---------- Extrait du document
La première manifestation a été organisée à l’appel d’Ensemble pour la liberté (Samen voor vrijheid). Pour Benjamin Biard, cette plateforme a pour objectif de rassembler le plus largement possible. « Pour ce faire, ils invitent et accueillent des groupes au profil idéologiquement varié. » Il ne s’agit pas en soi d’une organisation d’extrême-droite, selon le politologue, mais elle compte en son sein des groupes extrémistes qui peuvent être tentés d’instrumentaliser ces marches pour se donner davantage de visibilité.
--------------------
---------- Données extraites
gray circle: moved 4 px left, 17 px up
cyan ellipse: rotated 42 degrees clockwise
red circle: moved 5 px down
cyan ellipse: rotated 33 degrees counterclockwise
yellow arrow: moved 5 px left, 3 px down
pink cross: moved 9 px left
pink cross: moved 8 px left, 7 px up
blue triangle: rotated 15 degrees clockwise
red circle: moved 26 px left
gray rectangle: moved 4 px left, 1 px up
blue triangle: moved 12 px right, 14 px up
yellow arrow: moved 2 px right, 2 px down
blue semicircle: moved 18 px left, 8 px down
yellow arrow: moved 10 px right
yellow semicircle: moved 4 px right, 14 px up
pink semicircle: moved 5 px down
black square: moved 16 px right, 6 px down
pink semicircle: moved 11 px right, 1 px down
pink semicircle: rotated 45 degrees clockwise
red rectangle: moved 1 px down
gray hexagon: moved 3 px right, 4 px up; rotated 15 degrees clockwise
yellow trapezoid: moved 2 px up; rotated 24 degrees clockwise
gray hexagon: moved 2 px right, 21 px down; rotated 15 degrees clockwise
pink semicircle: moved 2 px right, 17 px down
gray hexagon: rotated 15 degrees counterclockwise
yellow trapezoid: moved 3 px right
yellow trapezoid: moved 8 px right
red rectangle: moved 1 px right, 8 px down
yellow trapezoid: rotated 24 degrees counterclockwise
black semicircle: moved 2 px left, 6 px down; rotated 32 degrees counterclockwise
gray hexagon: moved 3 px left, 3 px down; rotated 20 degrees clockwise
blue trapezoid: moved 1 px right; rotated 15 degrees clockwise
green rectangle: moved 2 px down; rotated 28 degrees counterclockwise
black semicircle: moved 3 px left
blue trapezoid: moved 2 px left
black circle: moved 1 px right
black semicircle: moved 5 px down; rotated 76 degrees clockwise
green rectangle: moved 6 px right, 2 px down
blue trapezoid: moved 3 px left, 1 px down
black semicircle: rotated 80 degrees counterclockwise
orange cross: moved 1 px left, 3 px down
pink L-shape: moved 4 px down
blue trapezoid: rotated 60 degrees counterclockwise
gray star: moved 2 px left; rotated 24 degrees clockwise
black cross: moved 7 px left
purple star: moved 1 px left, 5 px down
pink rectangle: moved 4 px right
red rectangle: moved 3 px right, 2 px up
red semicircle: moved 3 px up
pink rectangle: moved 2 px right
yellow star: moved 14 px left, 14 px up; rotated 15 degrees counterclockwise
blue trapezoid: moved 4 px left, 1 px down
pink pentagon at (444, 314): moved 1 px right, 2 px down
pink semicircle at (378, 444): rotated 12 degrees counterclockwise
--------------------
Exercice 1
D'après l'extrait, pourquoi la plateforme Ensemble pour la liberté invite-t-elle des groupes au profil idéologiquement varié ? Répondez en une à trois phrases.
Exercice 2
Recopiez fidèlement le passage de l'extrait qui va de « La première manifestation » jusqu'à « davantage de visibilité. ».
Les items n'ont aucun lien avec l'extrait.

Votre réponse 1
Selon Benjamin Biard, cette plateforme a pour objectif de rassembler le plus largement possible. C'est pour atteindre ce but qu'elle invite et accueille des groupes aux profils idéologiques variés.

Votre réponse 2
La première manifestation a été organisée à l’appel d’Ensemble pour la liberté (Samen voor vrijheid). Pour Benjamin Biard, cette plateforme a pour objectif de rassembler le plus largement possible. « Pour ce faire, ils invitent et accueillent des groupes au profil idéologiquement varié. » Il ne s’agit pas en soi d’une organisation d’extrême-droite, selon le politologue, mais elle compte en son sein des groupes extrémistes qui peuvent être tentés d’instrumentaliser ces marches pour se donner davantage de visibilité.